Can etckeeper be used to track config files outside of /etc?

Solution 1:

I edited the above script to also include plain files.

maybe someone should add a possibility to configure this outside a script (in the etckeeper config?) and send this as a patch to joey hess?

#!/bin/sh
set -e

# Based on nealmcb's + ErebusBat's script from http://serverfault.com/questions/211425/

# If you want other configuration data or files on the system also
# opportunistically tracked via etckeeper, use this script to copy them in.

# If there is a hook of some sort available related to the files
# you're mirroring, you can call etckeeper directly and track them
# proactively, rather than just opportunistically here.

MIRROR_ROOT=/etc/etckeeper.mirror.d
echo "etckeeper: mirroring outside files to $MIRROR_ROOT/:"

mirror_dir() {
   LOCAL_PATH=$1
   echo "  $LOCAL_PATH"
   mkdir -p $MIRROR_ROOT/$LOCAL_PATH
   rsync -a --del $LOCAL_PATH/ $MIRROR_ROOT/$LOCAL_PATH
}

mirror_file() {
   LOCAL_PATH=$1
   DIRPATH=`dirname $LOCAL_PATH | head -n 1`
   echo "  $LOCAL_PATH"
   mkdir -p $MIRROR_ROOT/$DIRPATH
   rsync -a --del $LOCAL_PATH $MIRROR_ROOT/$DIRPATH
}
mirror_file "/var/srv/foo_bar/blog/config.py"
mirror_file "/var/srv/foo_bar_another_host/trac/conf/trac.ini"
mirror_file "/tmp/wildcards/*.jpg"

Solution 2:

etckeeper does allow you to integrate it with other systems.

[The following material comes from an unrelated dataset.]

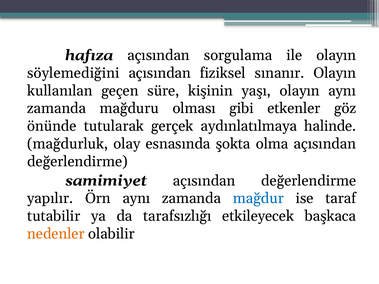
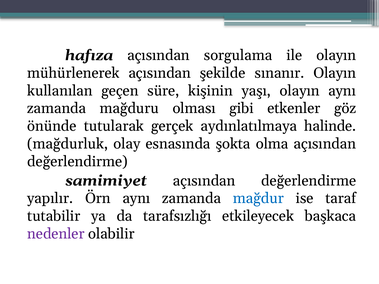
söylemediğini: söylemediğini -> mühürlenerek
fiziksel: fiziksel -> şekilde
nedenler colour: orange -> purple
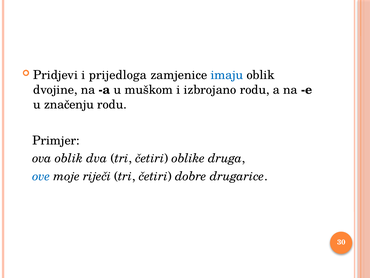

I also wanted to track changes made by update-grub in /boot, so I put the code below in /etc/etckeeper/commit.d/20mirror-outside-files

This way any time etckeeper is called for other reasons (when I install software, sometimes nightly, etc), it will grab and track revisions in the latest grub configuration.

I invented the convention to put this stuff under /etc/Mirror/path-to-outside-file, e.g. /etc/Mirror/boot/grub/grub.cfg but if anyone has precedent for another such convention, I'd love to hear about it.

#!/bin/sh
set -e

# If you want other configuration data or files on the system also
# opportunistically tracked via etckeeper, use this script to copy them in.

# If there is a hook of some sort available related to the files
# you're mirroring, you can call etckeeper directly and track them
# proactively, rather than just opportunistically here.

echo etckeeper: mirroring outside files

mkdir -p /etc/Mirror/boot/grub
cp -p /boot/grub/grub.cfg /etc/Mirror/boot/grub

Update:

Note that for some reason etckeeper doesn't run this when you do an apt-get remove or purge, e.g. to delete an old kernel. Odd.... But you can run sudo etckeeper commit manually in that case, or after a manual update-grub.


Solution 3:

etckeeper now has a -d option to indicate on which directory it must operate.

While hooks to trigger etckeeper generally use construct as etckeeper pre-install, ..., you will have to add hooks that use etckeeper pre-install -d /boot/grub instead. This shall avoid file duplication in your approach.

Note that if you consider that systemd target, service, ..., files are configuration files (I do - after all, files under /lib/systemd are not that different from files under /etc/init.d) then this -d option will help you to keep track of what happen in /lib/systemd.